Experts de l'ONU tués en RDC: un journaliste demeure en détention après des témoignages

Par AFP

AFRICA RADIO

Des témoins ont confirmé mardi au procès du meurtre de deux experts des Nations unies en mars 2017, dans le centre de la RDC, les déclarations du journaliste congolais Sosthène Kambidi, qui reste toutefois en détention, malgré les protestations de son avocat.

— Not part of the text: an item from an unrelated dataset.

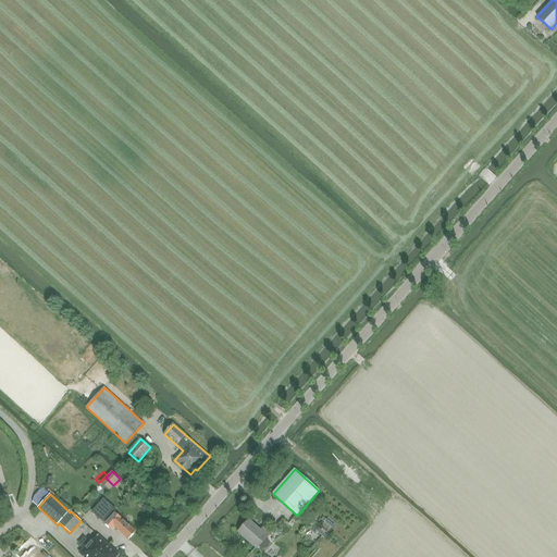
[(103,499),(93,512),(97,516),(110,528),(112,524),(128,540),(136,531),(114,511),(115,510),(103,499)]
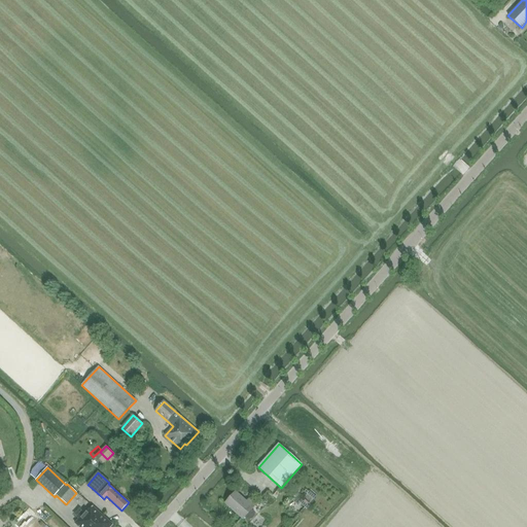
[(243,519),(244,518),(247,521),(250,521),(252,520),(254,517),(255,516),(255,515),(254,512),(252,510),(256,504),(250,498),(246,502),(236,492),(225,503),(243,519)]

A l'audience devant le tribunal militaire de Kananga, le vidéaste Israël Ntumba, l'avocat Prosper Kamalu et Roger Bushabu, un habitant de la localité de Bunkonde où avaient été tués les experts onusiens, ont reconnu avoir été en possession de la vidéo de leur exécution avant Sosthène Kambidi, a indiqué son avocat, Me Dominique Kambala. Depuis qu'il a été arrêté, le 20 septembre, la justice militaire cherche notamment à savoir comment Sosthène Kambidi est entré en possession de cette vidéo. Il a indiqué la semaine dernière au procès qu'il l'avait obtenue le 16 avril 2017 auprès de Prosper Kamalu. Celui-ci a précisé mardi avoir trouvé Roger Bushabu et Israël Ntumba le 15 avril en train de regarder une vidéo où on tirait sur un homme blanc et où on décapitait une femme, précisant que c'est le vidéaste qui la lui avait transmise, selon la même source. M. Kamalu a reconnu avoir montré la vidéo le dimanche 16 à Sosthène Kambidi, qui leur a conseillé d'alerter les autorités, se chargeant de téléphoner au gouverneur intérimaire du Kasaï central de cette époque. "Malgré ces témoignages, la situation de mon client Sosthène Kambidi n'a pas changé. On l'a renvoyé à l'auditorat (parquet) militaire où il est privé de sa liberté de mouvement. Il ne peut pas rejoindre sa famille alors qu'il n'a jamais été inculpé et que sa santé s'est dégradée", a déploré son avocat, qui a de nouveau demandé formellement cette semaine la libération de son client. La prochaine audience est fixée à jeudi. Correspondant au Kasaï central de l'AFP et du site congolais d'information Actualite.cd, Sosthène Kambidi, également collaborateur occasionnel de RFI, a été arrêté le 20 septembre à Kinshasa, puis transféré à Kananga, chef-lieu de la province. Selon la version officielle des autorités de l'époque, les deux experts, Michael Sharp, de nationalité américaine et la Suédoise Zaida Catalan, ont été exécutés le 12 mars 2017 par des miliciens de la secte Kamuina Nsapu, alors en guerre contre l'armée régulière. Ce crime est aussi entouré de soupçons de duplicité de la part d'agents de l'État.